> _Requirement_
Filter the entries for the word "Plastic". Copy each line that has it.

> _Document layout analysis data_
==*==

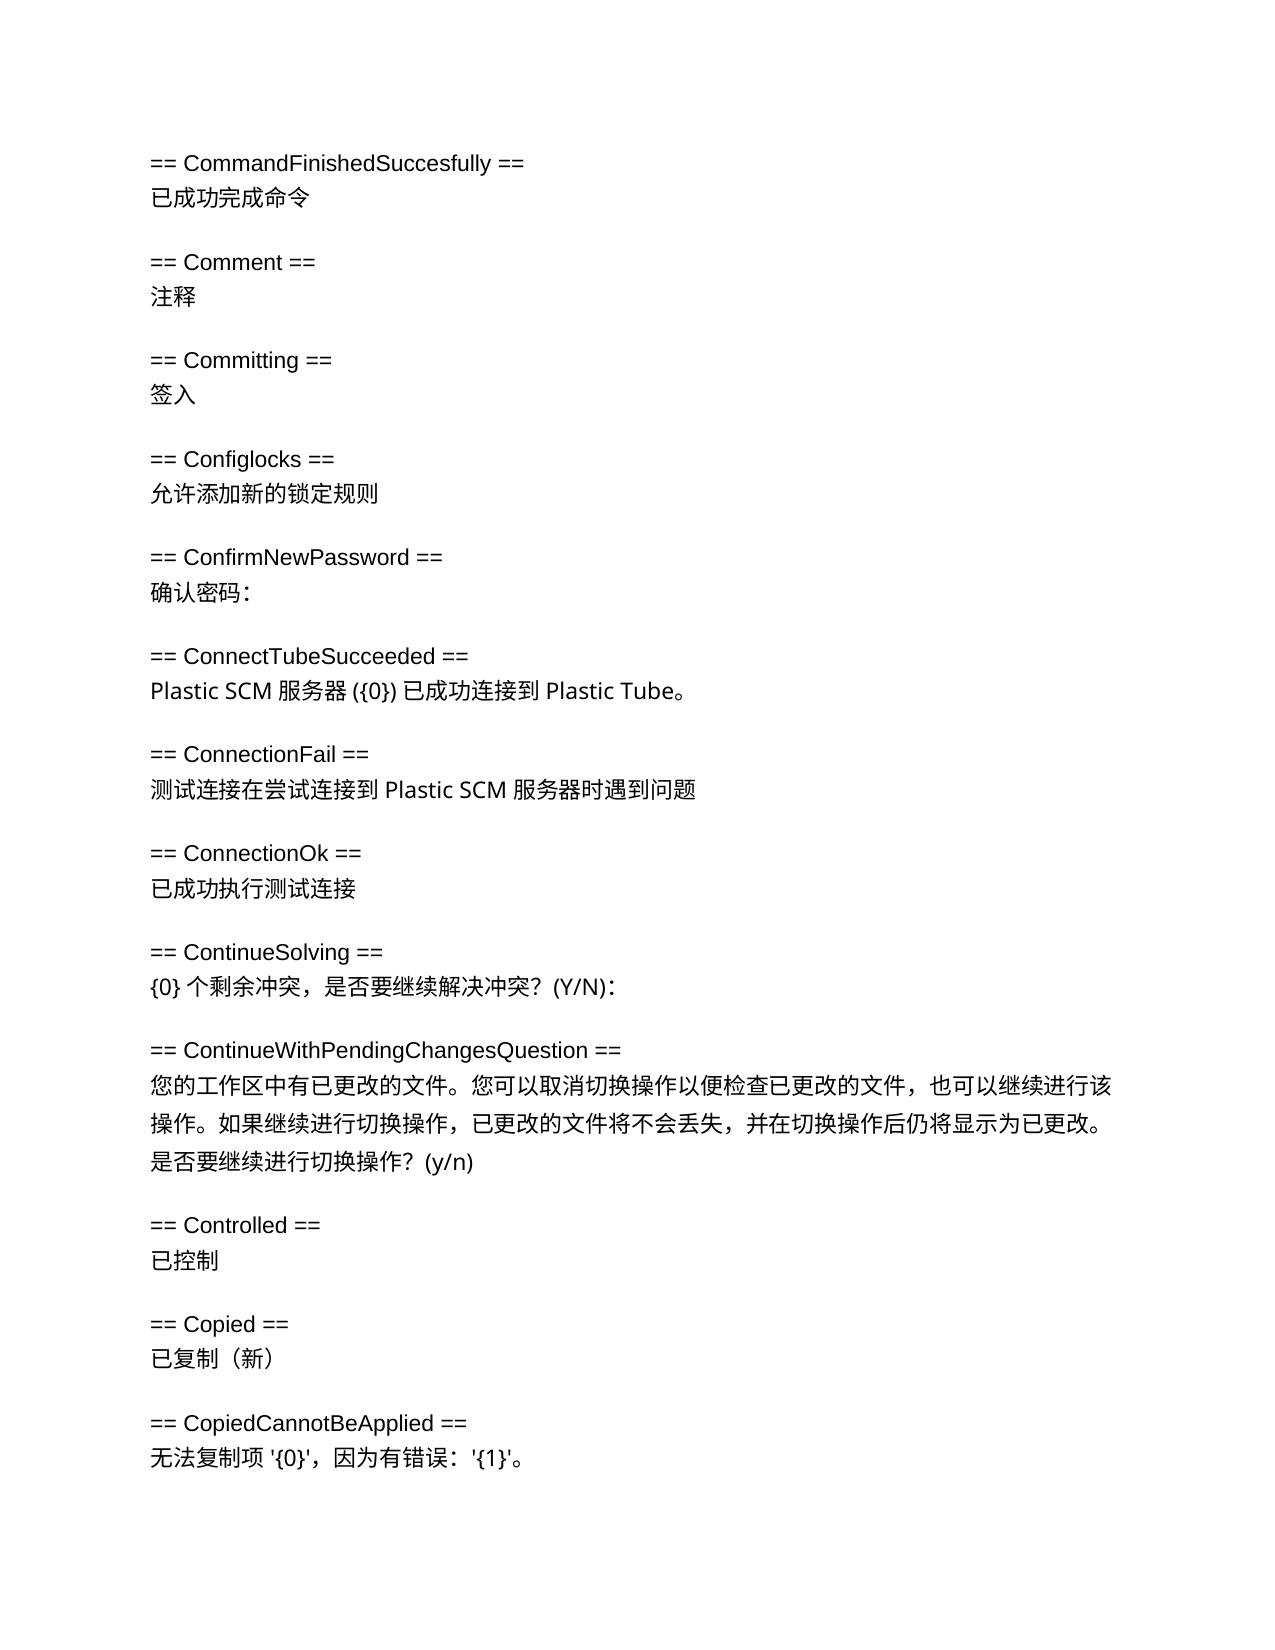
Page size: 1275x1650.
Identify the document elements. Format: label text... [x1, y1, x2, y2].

text Plastic SCM 服务器 ({0}) 已成功连接到 Plastic Tube。 [150, 673, 1125, 706]
text 签入 [150, 377, 1125, 411]
text 已复制（新） [150, 1341, 1125, 1374]
text 已成功完成命令 [150, 180, 1125, 213]
text 已控制 [150, 1243, 1125, 1276]
text == ContinueSolving == [150, 939, 1125, 965]
text 确认密码： [150, 574, 1125, 608]
text 测试连接在尝试连接到 Plastic SCM 服务器时遇到问题 [150, 772, 1125, 805]
text 允许添加新的锁定规则 [150, 476, 1125, 509]
text 您的工作区中有已更改的文件。您可以取消切换操作以便检查已更改的文件，也可以继续进行该操作。如果继续进行切换操作，已更改的文件将不会丢失，并在切换操作后仍将显示为已更改。是否要继续进行切换操作？(y/n) [150, 1068, 1125, 1177]
text == CommandFinishedSuccesfully == [150, 150, 1125, 176]
text {0} 个剩余冲突，是否要继续解决冲突？(Y/N)： [150, 969, 1125, 1002]
text == ConnectTubeSucceeded == [150, 643, 1125, 669]
text == CopiedCannotBeApplied == [150, 1409, 1125, 1436]
text == ConnectionFail == [150, 741, 1125, 768]
text 注释 [150, 279, 1125, 312]
text == Committing == [150, 347, 1125, 373]
text == ContinueWithPendingChangesQuestion == [150, 1037, 1125, 1064]
text == Copied == [150, 1311, 1125, 1337]
text 无法复制项 '{0}'，因为有错误：'{1}'。 [150, 1440, 1125, 1473]
text == Controlled == [150, 1212, 1125, 1239]
text == ConnectionOk == [150, 840, 1125, 867]
text 已成功执行测试连接 [150, 870, 1125, 904]
text == ConfirmNewPassword == [150, 544, 1125, 571]
text == Comment == [150, 248, 1125, 275]
text == Configlocks == [150, 446, 1125, 472]
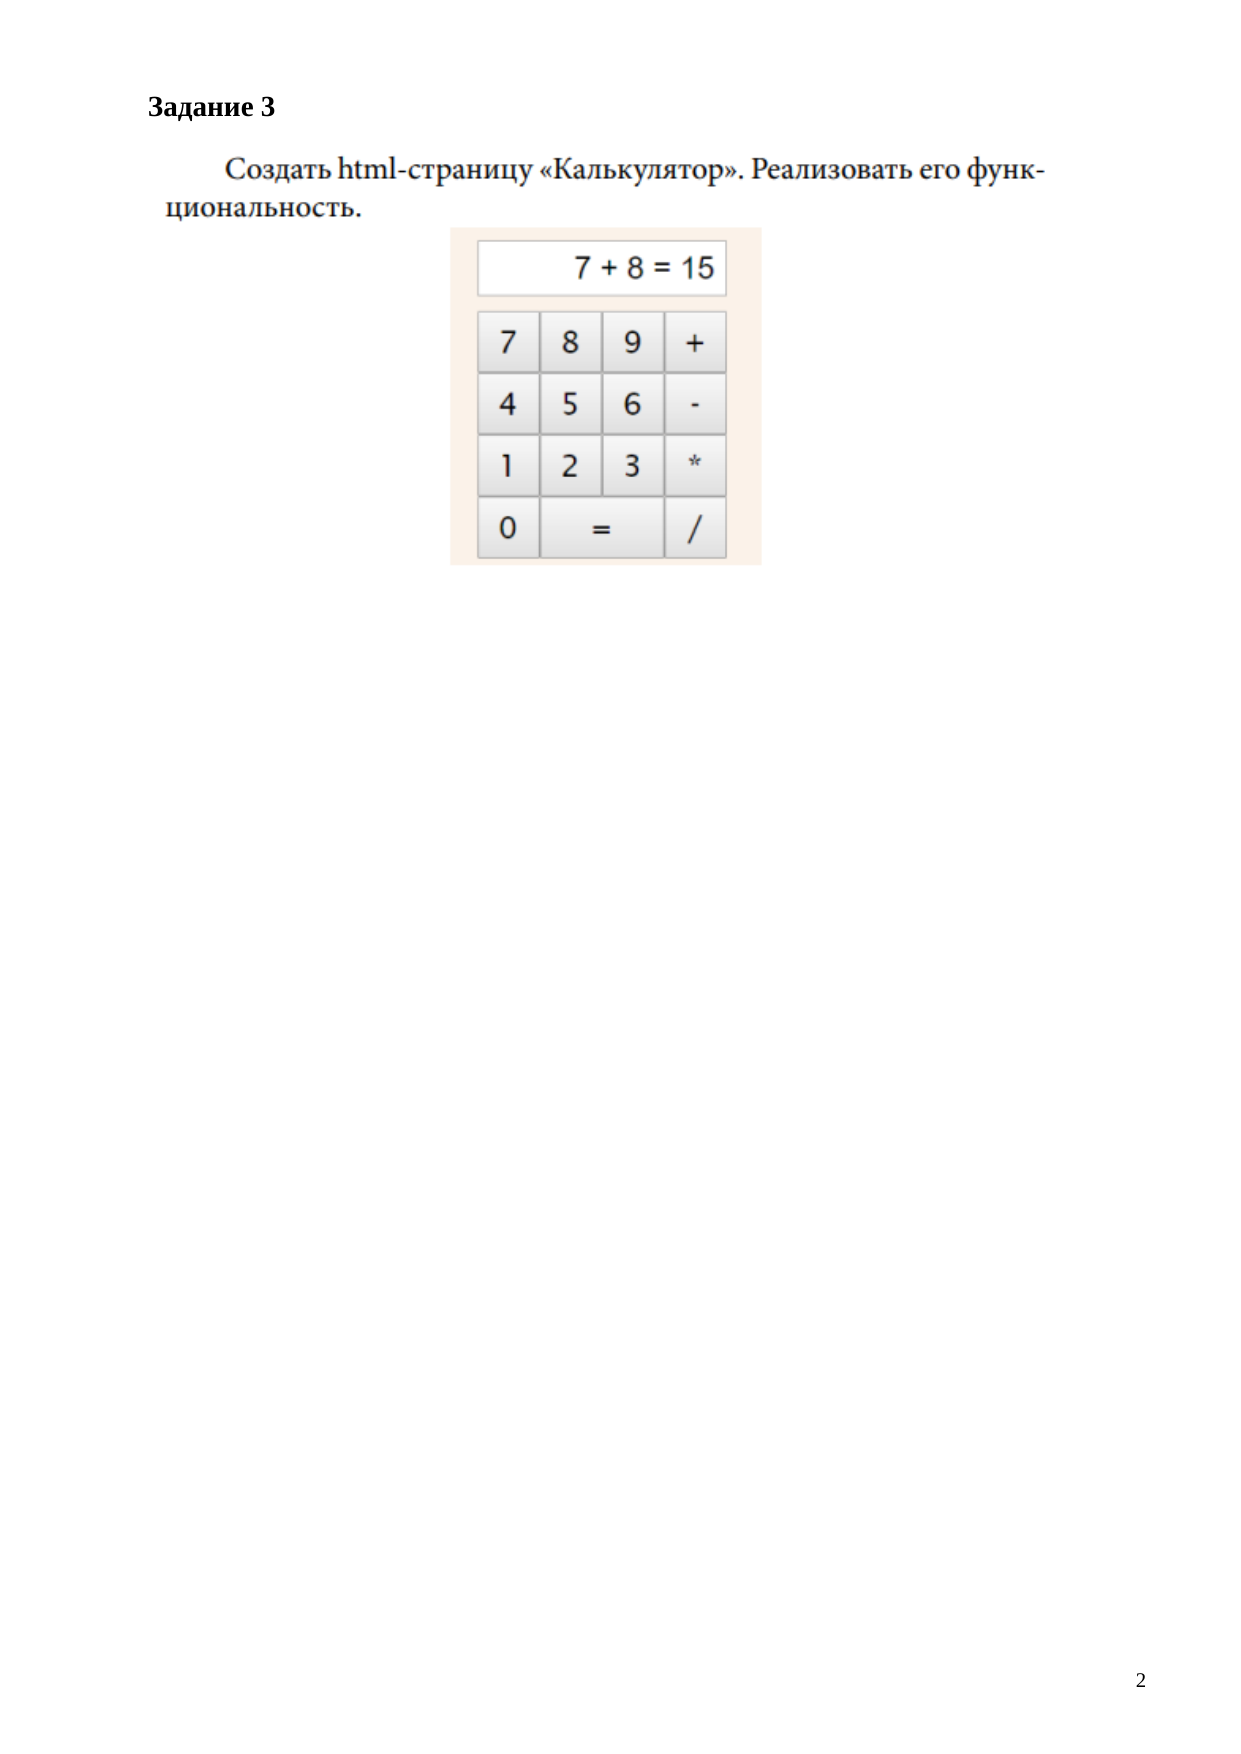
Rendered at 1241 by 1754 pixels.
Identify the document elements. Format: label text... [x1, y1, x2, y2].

picture [147, 141, 1086, 578]
text Задание 3 [148, 89, 1146, 122]
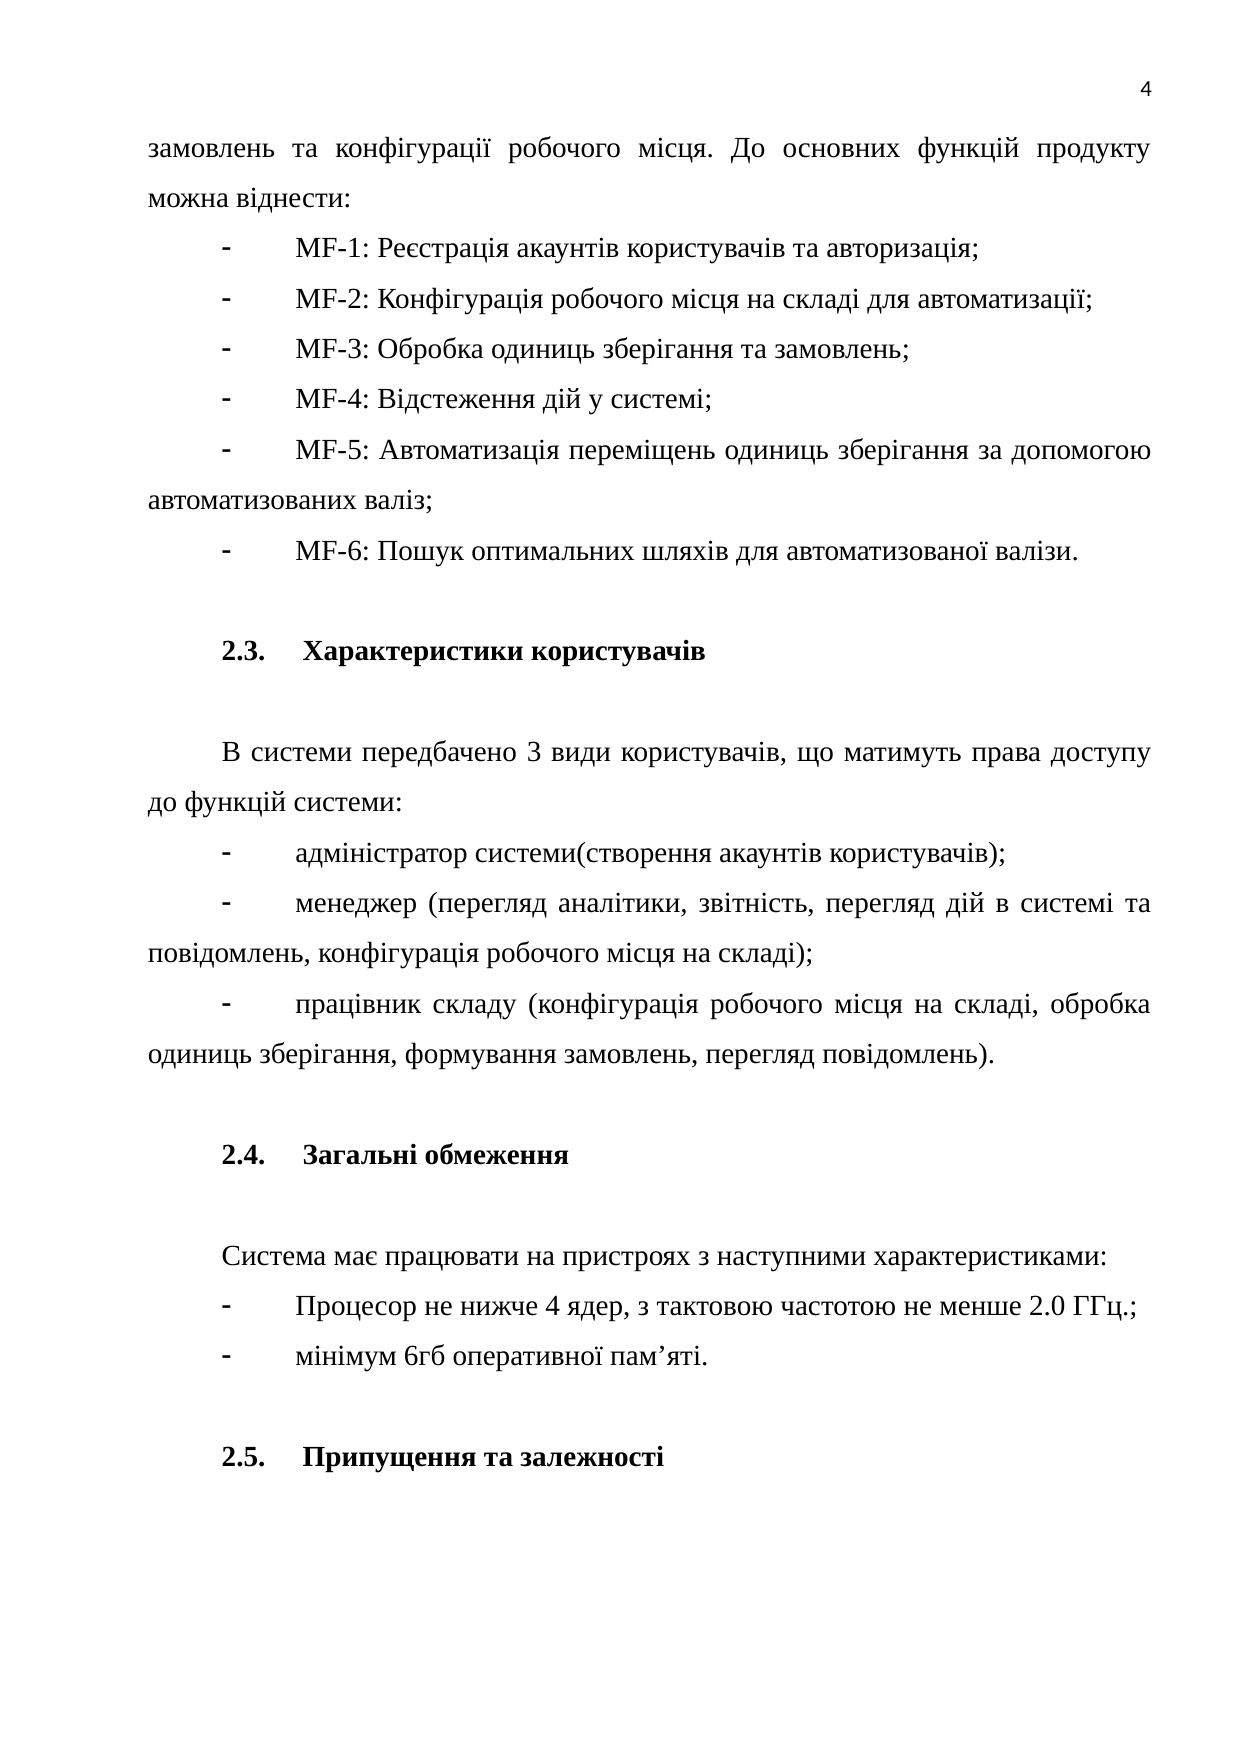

==*==

> _Solution to this problem_
text Plastic SCM 服务器 ({0}) 已成功连接到 Plastic Tube。 [150, 673, 1125, 706]
text 测试连接在尝试连接到 Plastic SCM 服务器时遇到问题 [150, 772, 1125, 805]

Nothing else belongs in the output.